Provided information »
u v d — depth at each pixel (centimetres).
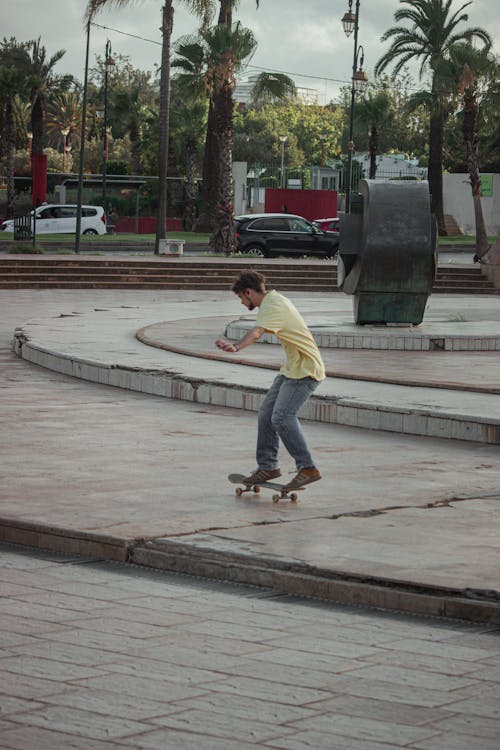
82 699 427
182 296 3197
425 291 1952
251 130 12325
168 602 595
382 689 451
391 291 1945
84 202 6569
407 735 397
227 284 3506
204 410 1347
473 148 5047
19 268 3356
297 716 415
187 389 1427
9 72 6219
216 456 1023
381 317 1978
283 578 632
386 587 605
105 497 827
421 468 980
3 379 1593
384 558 652
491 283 3634
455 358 1700
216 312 2605
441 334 1828
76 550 713
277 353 1695
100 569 674
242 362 1589
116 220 6138
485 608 569
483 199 6425
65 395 1449
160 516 764
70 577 650
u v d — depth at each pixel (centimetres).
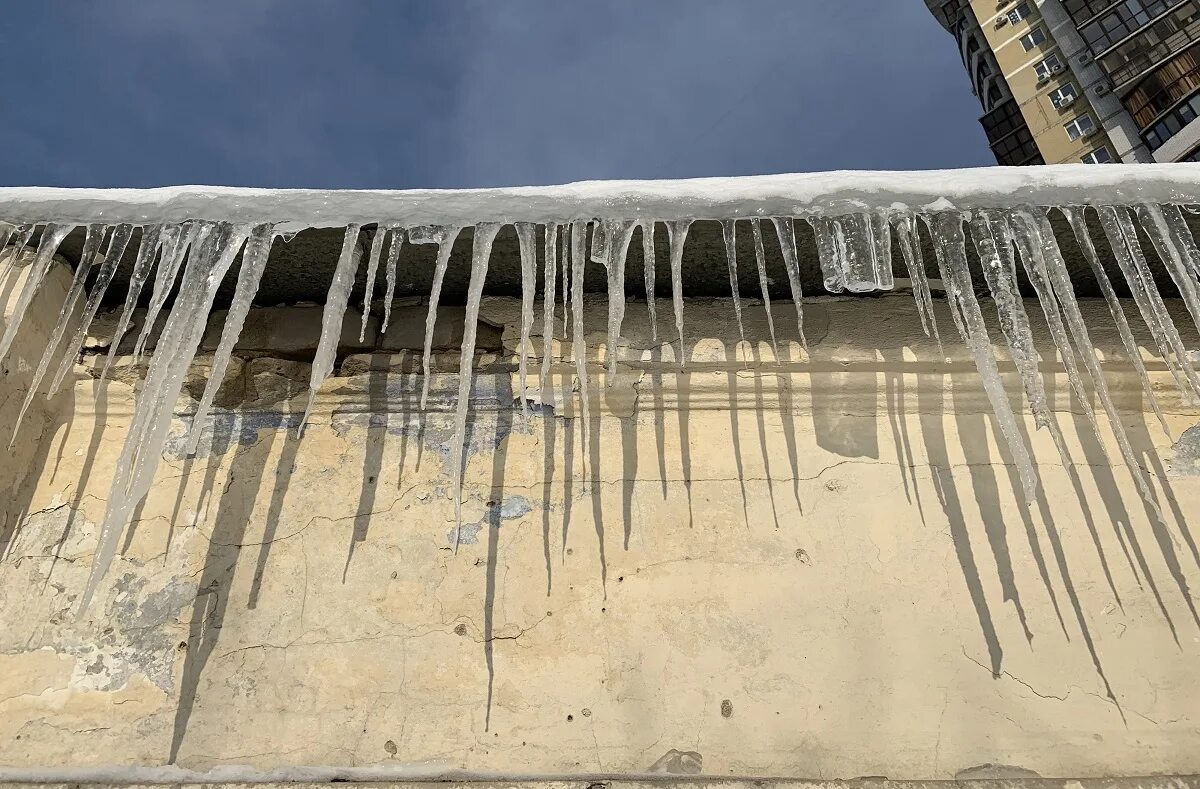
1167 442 256
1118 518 241
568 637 221
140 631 220
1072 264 257
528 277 227
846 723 209
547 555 234
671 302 275
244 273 224
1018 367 224
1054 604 227
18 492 239
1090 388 262
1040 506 243
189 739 204
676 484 247
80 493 241
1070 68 1730
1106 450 252
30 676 212
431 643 220
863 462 251
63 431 251
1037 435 255
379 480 247
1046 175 224
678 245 226
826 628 224
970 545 237
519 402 261
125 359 261
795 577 232
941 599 228
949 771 202
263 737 205
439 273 226
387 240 242
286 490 245
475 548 235
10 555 229
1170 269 225
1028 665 217
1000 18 1866
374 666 216
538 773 201
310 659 217
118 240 228
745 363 263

What you have to do » Only the lines from the one containing "379 480 247" through the end of the material should be reproduced, exactly, with both ends included.

Result of this task »
379 480 247
1046 175 224
678 245 226
826 628 224
970 545 237
519 402 261
125 359 261
795 577 232
941 599 228
949 771 202
263 737 205
439 273 226
387 240 242
286 490 245
475 548 235
10 555 229
1170 269 225
1028 665 217
1000 18 1866
374 666 216
538 773 201
310 659 217
118 240 228
745 363 263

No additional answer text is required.